- _TASK ITEM_:
Each of the records must appear again, exactly as it was written.

(Page-level text extractions)
+===+
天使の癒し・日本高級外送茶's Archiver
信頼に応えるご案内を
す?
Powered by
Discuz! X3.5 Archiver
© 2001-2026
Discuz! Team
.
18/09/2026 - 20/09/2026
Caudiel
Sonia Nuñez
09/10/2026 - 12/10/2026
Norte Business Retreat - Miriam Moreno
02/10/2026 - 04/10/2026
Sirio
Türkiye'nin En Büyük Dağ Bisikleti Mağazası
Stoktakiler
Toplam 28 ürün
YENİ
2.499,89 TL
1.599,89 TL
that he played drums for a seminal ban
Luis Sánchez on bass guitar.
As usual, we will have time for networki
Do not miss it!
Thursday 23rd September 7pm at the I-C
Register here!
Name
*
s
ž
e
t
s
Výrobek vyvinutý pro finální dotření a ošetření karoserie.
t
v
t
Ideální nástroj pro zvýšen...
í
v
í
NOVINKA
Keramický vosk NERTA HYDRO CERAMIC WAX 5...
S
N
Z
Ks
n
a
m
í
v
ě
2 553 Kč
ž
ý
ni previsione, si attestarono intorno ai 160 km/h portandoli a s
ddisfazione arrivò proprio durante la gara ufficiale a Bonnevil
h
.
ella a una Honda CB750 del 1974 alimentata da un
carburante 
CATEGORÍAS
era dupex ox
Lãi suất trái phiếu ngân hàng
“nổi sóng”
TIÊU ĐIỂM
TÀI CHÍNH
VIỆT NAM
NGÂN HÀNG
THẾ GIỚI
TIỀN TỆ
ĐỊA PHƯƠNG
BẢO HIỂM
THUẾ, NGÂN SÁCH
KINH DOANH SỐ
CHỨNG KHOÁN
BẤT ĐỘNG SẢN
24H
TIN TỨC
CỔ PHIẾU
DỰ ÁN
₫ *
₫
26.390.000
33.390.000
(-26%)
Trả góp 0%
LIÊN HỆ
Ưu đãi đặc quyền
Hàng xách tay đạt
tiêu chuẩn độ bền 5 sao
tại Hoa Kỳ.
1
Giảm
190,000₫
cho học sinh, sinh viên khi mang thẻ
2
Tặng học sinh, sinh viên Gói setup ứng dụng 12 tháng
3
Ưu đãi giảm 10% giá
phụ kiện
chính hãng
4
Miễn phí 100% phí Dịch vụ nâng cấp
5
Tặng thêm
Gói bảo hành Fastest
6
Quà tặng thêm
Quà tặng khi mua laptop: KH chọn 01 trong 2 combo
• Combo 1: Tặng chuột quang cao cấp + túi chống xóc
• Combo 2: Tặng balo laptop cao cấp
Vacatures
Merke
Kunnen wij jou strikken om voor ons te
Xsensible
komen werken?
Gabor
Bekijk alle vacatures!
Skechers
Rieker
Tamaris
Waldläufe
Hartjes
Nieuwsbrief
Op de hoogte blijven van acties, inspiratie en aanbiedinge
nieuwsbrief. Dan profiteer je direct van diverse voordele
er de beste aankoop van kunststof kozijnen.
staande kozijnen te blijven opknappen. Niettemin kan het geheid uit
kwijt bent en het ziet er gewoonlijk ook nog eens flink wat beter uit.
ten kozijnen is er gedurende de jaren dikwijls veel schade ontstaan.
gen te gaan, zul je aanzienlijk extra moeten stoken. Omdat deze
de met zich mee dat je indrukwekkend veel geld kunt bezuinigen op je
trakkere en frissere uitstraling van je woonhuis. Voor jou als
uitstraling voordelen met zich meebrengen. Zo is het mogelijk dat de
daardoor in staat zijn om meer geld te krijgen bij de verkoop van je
+===+
- _RESPONSE BOX_:
天使の癒し・日本高級外送茶's Archiver
信頼に応えるご案内を
す?
Powered by
Discuz! X3.5 Archiver
© 2001-2026
Discuz! Team
.
18/09/2026 - 20/09/2026
Caudiel
Sonia Nuñez
09/10/2026 - 12/10/2026
Norte Business Retreat - Miriam Moreno
02/10/2026 - 04/10/2026
Sirio
Türkiye'nin En Büyük Dağ Bisikleti Mağazası
Stoktakiler
Toplam 28 ürün
YENİ
2.499,89 TL
1.599,89 TL
that he played drums for a seminal ban
Luis Sánchez on bass guitar.
As usual, we will have time for networki
Do not miss it!
Thursday 23rd September 7pm at the I-C
Register here!
Name
*
s
ž
e
t
s
Výrobek vyvinutý pro finální dotření a ošetření karoserie.
t
v
t
Ideální nástroj pro zvýšen...
í
v
í
NOVINKA
Keramický vosk NERTA HYDRO CERAMIC WAX 5...
S
N
Z
Ks
n
a
m
í
v
ě
2 553 Kč
ž
ý
ni previsione, si attestarono intorno ai 160 km/h portandoli a s
ddisfazione arrivò proprio durante la gara ufficiale a Bonnevil
h
.
ella a una Honda CB750 del 1974 alimentata da un
carburante 
CATEGORÍAS
era dupex ox
Lãi suất trái phiếu ngân hàng
“nổi sóng”
TIÊU ĐIỂM
TÀI CHÍNH
VIỆT NAM
NGÂN HÀNG
THẾ GIỚI
TIỀN TỆ
ĐỊA PHƯƠNG
BẢO HIỂM
THUẾ, NGÂN SÁCH
KINH DOANH SỐ
CHỨNG KHOÁN
BẤT ĐỘNG SẢN
24H
TIN TỨC
CỔ PHIẾU
DỰ ÁN
₫ *
₫
26.390.000
33.390.000
(-26%)
Trả góp 0%
LIÊN HỆ
Ưu đãi đặc quyền
Hàng xách tay đạt
tiêu chuẩn độ bền 5 sao
tại Hoa Kỳ.
1
Giảm
190,000₫
cho học sinh, sinh viên khi mang thẻ
2
Tặng học sinh, sinh viên Gói setup ứng dụng 12 tháng
3
Ưu đãi giảm 10% giá
phụ kiện
chính hãng
4
Miễn phí 100% phí Dịch vụ nâng cấp
5
Tặng thêm
Gói bảo hành Fastest
6
Quà tặng thêm
Quà tặng khi mua laptop: KH chọn 01 trong 2 combo
• Combo 1: Tặng chuột quang cao cấp + túi chống xóc
• Combo 2: Tặng balo laptop cao cấp
Vacatures
Merke
Kunnen wij jou strikken om voor ons te
Xsensible
komen werken?
Gabor
Bekijk alle vacatures!
Skechers
Rieker
Tamaris
Waldläufe
Hartjes
Nieuwsbrief
Op de hoogte blijven van acties, inspiratie en aanbiedinge
nieuwsbrief. Dan profiteer je direct van diverse voordele
er de beste aankoop van kunststof kozijnen.
staande kozijnen te blijven opknappen. Niettemin kan het geheid uit
kwijt bent en het ziet er gewoonlijk ook nog eens flink wat beter uit.
ten kozijnen is er gedurende de jaren dikwijls veel schade ontstaan.
gen te gaan, zul je aanzienlijk extra moeten stoken. Omdat deze
de met zich mee dat je indrukwekkend veel geld kunt bezuinigen op je
trakkere en frissere uitstraling van je woonhuis. Voor jou als
uitstraling voordelen met zich meebrengen. Zo is het mogelijk dat de
daardoor in staat zijn om meer geld te krijgen bij de verkoop van je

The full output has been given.